Root Cause: Superset by default sets X-Frame-Options: sameorigin which prevents embedding in iframes from different domains.

Solution: We added the environment variable to allow iframe embedding:

yaml
env:
- name: X_FRAME_OPTIONS
  value: "ALLOWALL"

DNS Configuration

Add an A record in your DNS provider:

  • Name: superset (for superset.do.zeelu.me)
  • Value: Your load balancer IP (e.g., 104.248.105.26)
  • TTL: Default

Accessing Superset

Once deployed, you can access Superset at your domain/ip.

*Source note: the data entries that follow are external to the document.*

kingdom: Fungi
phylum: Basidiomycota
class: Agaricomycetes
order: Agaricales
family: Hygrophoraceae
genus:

Or you can try out mine at:

  • URL: https://superset.do.zeelu.me
  • Username: guestuser
  • Password: guestuser

Verifying PostgreSQL Support

To verify that PostgreSQL support is working:

  1. Log into Superset
  2. Go to SettingsDatabase Connections
  3. Click + Database
  4. Select PostgreSQL from the database type dropdown
  5. You should now be able to configure PostgreSQL connections without the driver error

Production Considerations

For production deployments, consider:

  1. Security: Change default passwords and use proper secret management
  2. Persistence: Use a proper database (PostgreSQL/MySQL) instead of SQLite
  3. Scaling: Configure multiple replicas and proper resource limits
  4. Monitoring: Add health checks and monitoring
  5. Backup: Implement regular database backups

Troubleshooting

Check Pod Status

bash
kubectl get pods --namespace superset

View Logs

bash
kubectl logs <pod-name> --namespace superset

Check SSL Certificate

bash
kubectl get certificates --namespace superset

Conclusion

Deploying Superset on Kubernetes with PostgreSQL support requires careful attention to container permissions, resource constraints, and DNS configuration. By using custom manifests instead of Helm charts, we gained the flexibility to install additional packages and configure the deployment exactly as needed.

The key was understanding that modern containers run as non-root users and installing packages in the user directory while ensuring the Python path includes the user site-packages directory.